The result should be every line in the data below that carries the string "Польщі".

### Dataset records

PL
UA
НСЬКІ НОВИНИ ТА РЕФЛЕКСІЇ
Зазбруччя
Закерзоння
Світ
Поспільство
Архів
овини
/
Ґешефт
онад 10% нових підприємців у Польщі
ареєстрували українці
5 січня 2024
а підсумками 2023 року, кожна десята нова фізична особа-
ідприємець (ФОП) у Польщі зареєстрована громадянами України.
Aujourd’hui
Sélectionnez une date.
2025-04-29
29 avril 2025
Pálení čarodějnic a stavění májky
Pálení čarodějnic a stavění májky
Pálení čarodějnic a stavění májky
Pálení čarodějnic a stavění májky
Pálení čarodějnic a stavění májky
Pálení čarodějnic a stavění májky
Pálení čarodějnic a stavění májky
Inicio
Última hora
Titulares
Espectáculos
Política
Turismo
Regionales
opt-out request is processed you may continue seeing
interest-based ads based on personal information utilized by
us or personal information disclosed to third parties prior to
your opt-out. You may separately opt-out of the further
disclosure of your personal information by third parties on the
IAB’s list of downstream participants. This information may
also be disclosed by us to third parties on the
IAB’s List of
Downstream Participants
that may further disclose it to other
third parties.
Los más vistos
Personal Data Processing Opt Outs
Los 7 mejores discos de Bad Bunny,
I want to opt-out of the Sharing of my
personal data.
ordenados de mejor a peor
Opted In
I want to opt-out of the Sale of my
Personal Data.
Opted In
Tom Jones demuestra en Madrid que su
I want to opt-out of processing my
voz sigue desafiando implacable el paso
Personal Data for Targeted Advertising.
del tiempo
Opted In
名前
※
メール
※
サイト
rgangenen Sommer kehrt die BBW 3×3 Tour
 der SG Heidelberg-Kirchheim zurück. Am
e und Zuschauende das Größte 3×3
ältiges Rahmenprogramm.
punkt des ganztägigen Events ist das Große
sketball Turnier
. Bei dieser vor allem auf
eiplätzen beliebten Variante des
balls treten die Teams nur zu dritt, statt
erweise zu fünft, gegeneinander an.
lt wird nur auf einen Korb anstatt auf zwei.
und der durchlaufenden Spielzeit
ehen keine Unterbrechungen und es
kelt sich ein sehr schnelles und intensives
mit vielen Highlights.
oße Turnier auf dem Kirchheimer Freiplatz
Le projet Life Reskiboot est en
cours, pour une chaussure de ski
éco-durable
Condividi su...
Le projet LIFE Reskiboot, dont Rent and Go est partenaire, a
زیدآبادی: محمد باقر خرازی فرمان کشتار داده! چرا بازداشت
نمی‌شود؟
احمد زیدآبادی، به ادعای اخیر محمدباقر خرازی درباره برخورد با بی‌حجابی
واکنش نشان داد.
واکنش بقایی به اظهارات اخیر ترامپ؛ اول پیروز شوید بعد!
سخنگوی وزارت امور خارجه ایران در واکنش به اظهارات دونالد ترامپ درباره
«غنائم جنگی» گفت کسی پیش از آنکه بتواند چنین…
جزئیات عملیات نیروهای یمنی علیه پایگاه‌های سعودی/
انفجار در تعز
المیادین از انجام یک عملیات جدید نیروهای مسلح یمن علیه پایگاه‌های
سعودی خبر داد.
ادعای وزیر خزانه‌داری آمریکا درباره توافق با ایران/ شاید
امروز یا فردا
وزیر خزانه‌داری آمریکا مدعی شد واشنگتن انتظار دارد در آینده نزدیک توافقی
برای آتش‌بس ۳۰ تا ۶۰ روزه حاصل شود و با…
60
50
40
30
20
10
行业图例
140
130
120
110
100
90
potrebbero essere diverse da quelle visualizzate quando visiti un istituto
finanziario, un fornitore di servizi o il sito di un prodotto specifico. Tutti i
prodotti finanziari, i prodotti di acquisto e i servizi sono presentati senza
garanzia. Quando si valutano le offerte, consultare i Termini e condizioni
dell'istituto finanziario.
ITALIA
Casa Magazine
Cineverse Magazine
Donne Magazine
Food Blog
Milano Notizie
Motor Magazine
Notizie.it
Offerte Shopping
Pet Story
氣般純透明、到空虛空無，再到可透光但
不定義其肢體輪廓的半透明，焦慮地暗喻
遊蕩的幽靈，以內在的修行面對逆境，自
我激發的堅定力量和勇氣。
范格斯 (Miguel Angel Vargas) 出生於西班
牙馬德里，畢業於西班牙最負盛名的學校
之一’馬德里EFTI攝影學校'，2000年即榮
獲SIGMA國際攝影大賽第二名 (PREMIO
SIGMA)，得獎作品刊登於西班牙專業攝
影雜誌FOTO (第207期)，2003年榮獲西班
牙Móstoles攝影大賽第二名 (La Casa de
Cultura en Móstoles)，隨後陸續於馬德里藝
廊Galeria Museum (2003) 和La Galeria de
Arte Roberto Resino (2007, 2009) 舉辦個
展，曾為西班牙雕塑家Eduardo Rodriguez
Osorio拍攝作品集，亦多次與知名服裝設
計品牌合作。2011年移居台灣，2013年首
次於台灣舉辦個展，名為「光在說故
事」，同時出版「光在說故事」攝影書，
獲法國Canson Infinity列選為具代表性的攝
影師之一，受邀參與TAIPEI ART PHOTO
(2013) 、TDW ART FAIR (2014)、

######

* _Task answer_:
онад 10% нових підприємців у Польщі
ідприємець (ФОП) у Польщі зареєстрована громадянами України.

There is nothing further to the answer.